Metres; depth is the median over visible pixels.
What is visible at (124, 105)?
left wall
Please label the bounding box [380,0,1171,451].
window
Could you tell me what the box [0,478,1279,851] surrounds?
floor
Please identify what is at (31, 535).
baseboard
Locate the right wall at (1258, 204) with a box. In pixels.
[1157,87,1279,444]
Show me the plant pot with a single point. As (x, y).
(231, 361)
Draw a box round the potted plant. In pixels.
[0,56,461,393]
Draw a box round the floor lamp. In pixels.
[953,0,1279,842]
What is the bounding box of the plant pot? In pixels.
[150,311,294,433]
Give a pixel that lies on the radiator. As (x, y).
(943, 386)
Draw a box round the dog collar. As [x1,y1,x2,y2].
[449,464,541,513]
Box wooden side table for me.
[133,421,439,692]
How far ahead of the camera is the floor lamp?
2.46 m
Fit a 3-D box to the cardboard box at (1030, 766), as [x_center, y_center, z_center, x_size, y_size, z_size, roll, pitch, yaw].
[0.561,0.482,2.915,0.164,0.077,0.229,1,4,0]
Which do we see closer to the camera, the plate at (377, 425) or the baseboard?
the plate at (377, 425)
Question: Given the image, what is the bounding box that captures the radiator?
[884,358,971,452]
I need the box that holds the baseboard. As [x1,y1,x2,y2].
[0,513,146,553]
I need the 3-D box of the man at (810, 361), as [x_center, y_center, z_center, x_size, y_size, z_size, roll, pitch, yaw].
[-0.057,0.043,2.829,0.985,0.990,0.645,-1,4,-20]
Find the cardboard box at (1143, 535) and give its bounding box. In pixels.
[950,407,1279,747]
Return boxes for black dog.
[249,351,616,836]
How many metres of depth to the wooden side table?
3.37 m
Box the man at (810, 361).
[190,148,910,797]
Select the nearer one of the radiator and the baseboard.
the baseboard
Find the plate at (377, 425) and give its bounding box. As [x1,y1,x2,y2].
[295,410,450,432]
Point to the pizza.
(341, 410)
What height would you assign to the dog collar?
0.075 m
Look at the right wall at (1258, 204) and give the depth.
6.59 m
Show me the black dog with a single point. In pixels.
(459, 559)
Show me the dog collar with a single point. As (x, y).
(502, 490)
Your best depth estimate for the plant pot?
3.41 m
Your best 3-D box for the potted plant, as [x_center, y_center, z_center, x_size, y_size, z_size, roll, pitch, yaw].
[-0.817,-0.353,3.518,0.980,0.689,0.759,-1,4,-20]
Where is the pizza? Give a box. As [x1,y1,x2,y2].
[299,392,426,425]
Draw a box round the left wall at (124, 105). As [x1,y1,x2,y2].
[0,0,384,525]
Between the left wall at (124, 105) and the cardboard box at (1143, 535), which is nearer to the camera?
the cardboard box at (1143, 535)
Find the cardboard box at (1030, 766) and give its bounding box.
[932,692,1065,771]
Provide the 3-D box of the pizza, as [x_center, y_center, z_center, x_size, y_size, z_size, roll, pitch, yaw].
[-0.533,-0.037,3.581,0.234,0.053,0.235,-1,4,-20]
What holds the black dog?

· · · · · · ·

Exercise aim: Starting at the line that contains "Your best 3-D", retype each line through the last one in the records, both included, and add nothing.

The completed task:
Your best 3-D box for the potted plant, as [x_center, y_center, z_center, x_size, y_size, z_size, roll, pitch, yaw].
[-0.817,-0.353,3.518,0.980,0.689,0.759,-1,4,-20]
Where is the pizza? Give a box. As [x1,y1,x2,y2].
[299,392,426,425]
Draw a box round the left wall at (124, 105). As [x1,y1,x2,y2].
[0,0,384,525]
Between the left wall at (124, 105) and the cardboard box at (1143, 535), which is nearer to the camera?
the cardboard box at (1143, 535)
Find the cardboard box at (1030, 766) and give its bounding box.
[932,692,1065,771]
Provide the 3-D box of the pizza, as [x_center, y_center, z_center, x_size, y_size, z_size, roll, pitch, yaw].
[-0.533,-0.037,3.581,0.234,0.053,0.235,-1,4,-20]
What holds the black dog?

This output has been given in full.